_TASKS TO CARRY OUT_:
1 > List the topics that the Citgo guide says it explains.
2 > Pick up the Citgo guide after its account of Crystallex suing PDV Holding in Delaware, and continue writing it.

_EXCERPTED PASSAGE_:
Citgo Petroleum is the most valuable Venezuelan-owned asset outside Venezuela — three operating US refineries with combined capacity of approximately 807,000 barrels per day, an extensive pipeline and terminal network, approximately 4,000 employees, and roughly $32 billion in annual revenue in recent years. It is also at the center of the largest court-supervised sale of a sanctioned-country asset in US history. In late November 2025 a Delaware federal court approved the sale of Citgo's parent to an Elliott Investment Management affiliate for approximately $5.892 billion in cash plus a $2.125 billion Transition Services Agreement — about $8 billion total — to be distributed to creditors with claims attached under the Crystallex alter-ego ruling.
This guide explains the ownership chain, the legal mechanism that brought Citgo to auction, the creditor priority structure, the Amber Energy bid mechanics, and what closing actually depends on. It is the Citgo chapter of the broader OFAC framework and a companion to our Crystallex precedent guide.
The ownership chain
Citgo Petroleum sits at the bottom of a four-layer corporate stack:
- Petróleos de Venezuela S.A. (PDVSA) — the Venezuelan state oil company; SDN-designated since January 28, 2019
- PDVSA Petróleo S.A. — wholly-owned Venezuelan subsidiary
- PDV Holding Inc. — a Delaware corporation; the immediate US parent of the Citgo entities
- Citgo Holding Inc. — Delaware; wholly-owned by PDV Holding
- Citgo Petroleum Corp. — the operating company; wholly-owned by Citgo Holding
The Delaware court auction is technically a sale of the shares of PDV Holding (layer 3), with Citgo Holding and Citgo Petroleum coming with the parent as wholly-owned subsidiaries.
The legal mechanism — Crystallex and the alter-ego ruling
The reason Citgo can be sold at all to satisfy non-Citgo debts is a legal doctrine called alter-ego liability, established in the Citgo context by the Crystallex case.
The Crystallex story (brief)
Crystallex International was a Canadian gold-mining company whose Las Cristinas concession in Venezuela was expropriated by the Venezuelan government in 2011. Crystallex won a US$1.4 billion arbitration award under the Canada-Venezuela bilateral investment treaty at ICSID in 2016. Venezuela did not pay. Crystallex took the award to US federal court in Delaware and sued to enforce against PDV Holding — arguing that PDV Holding was an "alter ego" of the Government of Venezuela because PDVSA was so thoroughly controlled by the political government as to be functionally indistinguishable from it.

_Point tracking data_:
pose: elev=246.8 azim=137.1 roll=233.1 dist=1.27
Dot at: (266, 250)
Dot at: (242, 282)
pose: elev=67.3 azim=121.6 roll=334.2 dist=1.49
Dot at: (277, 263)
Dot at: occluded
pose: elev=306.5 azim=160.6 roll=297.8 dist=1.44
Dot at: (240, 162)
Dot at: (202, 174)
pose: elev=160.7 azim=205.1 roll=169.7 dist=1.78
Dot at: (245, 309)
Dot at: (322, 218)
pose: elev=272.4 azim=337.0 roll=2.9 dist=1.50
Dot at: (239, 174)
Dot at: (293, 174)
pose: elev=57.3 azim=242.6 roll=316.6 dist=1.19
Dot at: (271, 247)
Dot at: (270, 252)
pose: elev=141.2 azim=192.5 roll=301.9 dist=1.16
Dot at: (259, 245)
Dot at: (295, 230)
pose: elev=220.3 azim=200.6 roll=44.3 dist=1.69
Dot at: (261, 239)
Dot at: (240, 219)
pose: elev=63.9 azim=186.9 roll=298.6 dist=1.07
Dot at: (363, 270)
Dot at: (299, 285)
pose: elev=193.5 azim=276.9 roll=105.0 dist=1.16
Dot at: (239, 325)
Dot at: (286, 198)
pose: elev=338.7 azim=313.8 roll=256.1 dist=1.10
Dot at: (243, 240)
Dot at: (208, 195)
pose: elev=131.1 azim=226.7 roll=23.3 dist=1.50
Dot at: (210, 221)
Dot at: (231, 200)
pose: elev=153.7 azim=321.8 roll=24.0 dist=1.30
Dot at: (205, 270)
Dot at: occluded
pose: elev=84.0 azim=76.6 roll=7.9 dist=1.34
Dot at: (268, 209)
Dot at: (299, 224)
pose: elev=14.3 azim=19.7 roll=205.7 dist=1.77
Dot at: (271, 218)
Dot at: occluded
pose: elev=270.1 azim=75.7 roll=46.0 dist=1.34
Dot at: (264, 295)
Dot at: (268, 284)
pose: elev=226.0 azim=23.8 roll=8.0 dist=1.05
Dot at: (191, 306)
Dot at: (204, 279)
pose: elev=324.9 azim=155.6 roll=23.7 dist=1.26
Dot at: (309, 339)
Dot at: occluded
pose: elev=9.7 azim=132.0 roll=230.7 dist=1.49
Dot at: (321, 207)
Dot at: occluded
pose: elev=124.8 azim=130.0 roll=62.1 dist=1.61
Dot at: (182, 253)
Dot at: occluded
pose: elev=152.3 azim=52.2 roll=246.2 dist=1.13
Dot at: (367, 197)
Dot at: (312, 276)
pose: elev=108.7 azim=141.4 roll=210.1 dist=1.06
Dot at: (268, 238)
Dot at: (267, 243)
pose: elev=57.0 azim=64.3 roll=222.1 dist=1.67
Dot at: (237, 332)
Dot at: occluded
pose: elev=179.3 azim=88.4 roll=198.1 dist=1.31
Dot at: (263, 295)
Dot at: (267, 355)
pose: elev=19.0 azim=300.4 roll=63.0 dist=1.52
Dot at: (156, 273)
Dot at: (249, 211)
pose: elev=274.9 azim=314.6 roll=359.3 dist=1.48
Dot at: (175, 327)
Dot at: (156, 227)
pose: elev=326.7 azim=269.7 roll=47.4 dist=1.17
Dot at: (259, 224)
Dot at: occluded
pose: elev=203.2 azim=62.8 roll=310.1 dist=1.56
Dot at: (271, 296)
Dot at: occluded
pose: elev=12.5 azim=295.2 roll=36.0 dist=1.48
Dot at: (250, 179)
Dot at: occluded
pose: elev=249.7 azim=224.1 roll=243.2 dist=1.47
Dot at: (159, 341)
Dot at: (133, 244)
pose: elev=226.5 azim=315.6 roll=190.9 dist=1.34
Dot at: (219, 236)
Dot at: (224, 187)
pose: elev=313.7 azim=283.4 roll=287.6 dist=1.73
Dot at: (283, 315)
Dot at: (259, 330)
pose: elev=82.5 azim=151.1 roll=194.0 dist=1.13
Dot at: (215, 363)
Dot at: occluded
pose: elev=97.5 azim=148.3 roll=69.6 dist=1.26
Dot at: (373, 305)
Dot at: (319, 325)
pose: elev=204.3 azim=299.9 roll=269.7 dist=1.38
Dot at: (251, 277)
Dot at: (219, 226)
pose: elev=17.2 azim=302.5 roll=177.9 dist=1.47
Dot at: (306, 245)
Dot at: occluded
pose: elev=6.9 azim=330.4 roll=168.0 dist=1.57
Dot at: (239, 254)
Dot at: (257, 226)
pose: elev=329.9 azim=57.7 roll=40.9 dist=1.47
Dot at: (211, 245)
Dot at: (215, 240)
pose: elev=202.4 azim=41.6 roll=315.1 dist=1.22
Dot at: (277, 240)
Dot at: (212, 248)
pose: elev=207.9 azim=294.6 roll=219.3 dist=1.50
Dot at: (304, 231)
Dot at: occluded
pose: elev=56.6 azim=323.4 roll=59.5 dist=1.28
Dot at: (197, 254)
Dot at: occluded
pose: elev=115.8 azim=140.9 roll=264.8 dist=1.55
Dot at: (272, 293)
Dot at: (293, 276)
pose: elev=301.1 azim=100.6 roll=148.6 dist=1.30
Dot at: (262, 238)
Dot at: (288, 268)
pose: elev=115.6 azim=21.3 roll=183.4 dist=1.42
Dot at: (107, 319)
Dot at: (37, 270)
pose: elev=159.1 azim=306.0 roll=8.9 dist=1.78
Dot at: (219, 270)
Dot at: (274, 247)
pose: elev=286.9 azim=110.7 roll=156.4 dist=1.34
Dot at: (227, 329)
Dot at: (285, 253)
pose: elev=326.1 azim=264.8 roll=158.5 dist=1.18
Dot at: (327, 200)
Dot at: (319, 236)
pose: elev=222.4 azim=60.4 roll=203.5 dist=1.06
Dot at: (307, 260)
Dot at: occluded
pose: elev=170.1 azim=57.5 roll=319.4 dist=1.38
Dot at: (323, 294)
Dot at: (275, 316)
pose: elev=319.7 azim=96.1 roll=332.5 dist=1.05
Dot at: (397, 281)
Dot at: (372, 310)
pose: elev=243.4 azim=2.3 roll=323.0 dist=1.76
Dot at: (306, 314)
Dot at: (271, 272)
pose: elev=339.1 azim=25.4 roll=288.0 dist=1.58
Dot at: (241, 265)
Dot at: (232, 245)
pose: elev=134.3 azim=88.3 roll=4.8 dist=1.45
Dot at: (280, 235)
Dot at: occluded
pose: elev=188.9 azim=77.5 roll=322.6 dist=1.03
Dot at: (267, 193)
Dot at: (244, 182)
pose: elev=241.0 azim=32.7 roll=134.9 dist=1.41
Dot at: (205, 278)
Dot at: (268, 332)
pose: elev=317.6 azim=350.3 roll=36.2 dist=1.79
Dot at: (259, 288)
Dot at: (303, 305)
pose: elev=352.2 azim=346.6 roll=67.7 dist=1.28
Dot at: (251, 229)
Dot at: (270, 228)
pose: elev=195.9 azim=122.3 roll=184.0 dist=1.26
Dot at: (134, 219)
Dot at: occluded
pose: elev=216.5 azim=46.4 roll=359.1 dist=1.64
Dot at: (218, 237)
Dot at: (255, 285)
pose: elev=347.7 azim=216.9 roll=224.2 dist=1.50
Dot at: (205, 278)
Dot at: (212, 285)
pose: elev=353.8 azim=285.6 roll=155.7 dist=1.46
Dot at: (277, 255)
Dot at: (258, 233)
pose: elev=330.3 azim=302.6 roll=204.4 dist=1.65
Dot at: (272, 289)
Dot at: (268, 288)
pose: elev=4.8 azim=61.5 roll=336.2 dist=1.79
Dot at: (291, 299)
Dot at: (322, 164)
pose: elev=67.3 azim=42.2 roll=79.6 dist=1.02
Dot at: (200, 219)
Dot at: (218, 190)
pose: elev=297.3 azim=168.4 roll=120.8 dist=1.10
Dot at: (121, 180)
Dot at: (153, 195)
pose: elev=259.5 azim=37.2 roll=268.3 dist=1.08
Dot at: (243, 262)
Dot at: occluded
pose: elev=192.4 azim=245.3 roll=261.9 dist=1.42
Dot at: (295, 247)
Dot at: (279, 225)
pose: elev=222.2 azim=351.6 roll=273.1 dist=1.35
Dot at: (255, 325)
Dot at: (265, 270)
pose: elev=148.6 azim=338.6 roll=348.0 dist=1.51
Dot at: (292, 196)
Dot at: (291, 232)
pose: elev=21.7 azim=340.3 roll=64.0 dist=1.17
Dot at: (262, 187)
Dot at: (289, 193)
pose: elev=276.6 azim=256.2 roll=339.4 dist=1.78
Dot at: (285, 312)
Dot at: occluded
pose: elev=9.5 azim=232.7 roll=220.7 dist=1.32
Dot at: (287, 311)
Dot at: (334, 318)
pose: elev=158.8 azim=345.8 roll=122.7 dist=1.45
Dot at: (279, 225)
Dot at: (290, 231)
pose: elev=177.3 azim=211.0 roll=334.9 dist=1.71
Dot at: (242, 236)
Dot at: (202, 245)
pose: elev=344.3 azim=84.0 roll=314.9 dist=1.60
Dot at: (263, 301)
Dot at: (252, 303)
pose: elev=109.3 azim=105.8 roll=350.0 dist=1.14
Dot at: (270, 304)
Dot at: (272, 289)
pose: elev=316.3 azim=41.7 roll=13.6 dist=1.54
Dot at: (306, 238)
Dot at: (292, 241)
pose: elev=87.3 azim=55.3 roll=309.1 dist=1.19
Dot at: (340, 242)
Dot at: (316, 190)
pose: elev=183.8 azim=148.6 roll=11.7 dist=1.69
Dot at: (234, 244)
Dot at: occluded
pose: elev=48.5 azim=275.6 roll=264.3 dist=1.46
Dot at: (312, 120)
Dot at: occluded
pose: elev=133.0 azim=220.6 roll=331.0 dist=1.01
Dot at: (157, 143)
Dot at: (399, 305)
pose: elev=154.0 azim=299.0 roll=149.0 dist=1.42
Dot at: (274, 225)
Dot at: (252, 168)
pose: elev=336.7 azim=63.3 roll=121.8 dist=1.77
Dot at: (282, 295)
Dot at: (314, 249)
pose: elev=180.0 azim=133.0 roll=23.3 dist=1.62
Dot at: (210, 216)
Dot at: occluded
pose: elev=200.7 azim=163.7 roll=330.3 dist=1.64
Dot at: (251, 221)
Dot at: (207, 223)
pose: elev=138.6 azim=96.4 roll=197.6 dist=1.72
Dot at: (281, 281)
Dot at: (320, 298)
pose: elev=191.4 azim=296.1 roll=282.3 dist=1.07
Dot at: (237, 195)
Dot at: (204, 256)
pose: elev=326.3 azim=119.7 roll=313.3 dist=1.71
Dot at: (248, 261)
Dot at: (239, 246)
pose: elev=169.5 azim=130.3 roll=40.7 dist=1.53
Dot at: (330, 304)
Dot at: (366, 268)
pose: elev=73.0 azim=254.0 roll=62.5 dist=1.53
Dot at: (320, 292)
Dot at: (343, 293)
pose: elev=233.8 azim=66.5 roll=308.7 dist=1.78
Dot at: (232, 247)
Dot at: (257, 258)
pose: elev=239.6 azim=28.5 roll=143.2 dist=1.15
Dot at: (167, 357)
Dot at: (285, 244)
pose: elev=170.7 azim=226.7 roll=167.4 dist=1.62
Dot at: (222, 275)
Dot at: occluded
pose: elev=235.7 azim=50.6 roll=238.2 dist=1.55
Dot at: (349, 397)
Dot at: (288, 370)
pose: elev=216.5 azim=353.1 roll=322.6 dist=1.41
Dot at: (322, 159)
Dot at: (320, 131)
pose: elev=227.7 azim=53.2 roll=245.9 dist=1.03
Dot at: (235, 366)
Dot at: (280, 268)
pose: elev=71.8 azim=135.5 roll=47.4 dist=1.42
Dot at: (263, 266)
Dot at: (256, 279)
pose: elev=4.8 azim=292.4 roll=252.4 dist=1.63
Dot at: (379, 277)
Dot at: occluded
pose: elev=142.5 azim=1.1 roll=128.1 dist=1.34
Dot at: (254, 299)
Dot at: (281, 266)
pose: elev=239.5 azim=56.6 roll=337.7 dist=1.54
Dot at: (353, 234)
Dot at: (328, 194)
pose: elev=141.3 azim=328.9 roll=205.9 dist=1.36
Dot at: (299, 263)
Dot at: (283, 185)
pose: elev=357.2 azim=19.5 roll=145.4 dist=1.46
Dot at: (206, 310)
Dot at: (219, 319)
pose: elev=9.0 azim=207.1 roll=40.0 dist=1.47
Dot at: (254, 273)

_ANSWERS_:
1 >
- The ownership chain
- The legal mechanism that brought Citgo to auction
- The creditor priority structure
- The Amber Energy bid mechanics
- What closing actually depends on

2 >
In Crystallex International Corp. v. Bolivarian Republic of Venezuela, the US District Court for the District of Delaware ruled in 2018 that PDV Holding was indeed an alter ego of the Venezuelan state and that its shares could be sold to satisfy Crystallex's award. The Third Circuit Court of Appeals affirmed in 2019.
The Crystallex ruling unlocked everything that followed. Other creditors with awards or judgments against Venezuela — ConocoPhillips, OI European Group, Huntington Ingalls Industries, Tidewater, Owens-Illinois, Phillips Petroleum, ACL1 Investments, Koch Industries, Gold Reserve, and others — joined the queue. Each had to be qualified under the alter-ego framework but the doctrinal foundation was set. See our Crystallex precedent guide.
The Sale Procedures Order
Rather than allowing each creditor to execute against PDV Holding individually (which would have created chaos and racing-to-the-courthouse), Judge Leonard P. Stark of the District Court for the District of Delaware established a court-supervised sale procedure with appointed Special Master Robert B. Pincus to conduct an organized auction of PDV Holding shares.
The Sale Procedures Order, refined through multiple rounds since 2022, governs:
- The bidding process and qualified-bidder requirements
- The minimum-bid (stalking horse) mechanics
- OFAC licensing requirements for bidders and the transaction
- The creditor priority and distribution structure
- Court approval requirements for the winning bid
The creditor priority structure
Approximately $20 billion in creditor claims have been asserted against the assets the auction will distribute. The court's distribution framework groups creditors into priority tiers based on when their judgments were obtained and the timing of their alter-ego rulings.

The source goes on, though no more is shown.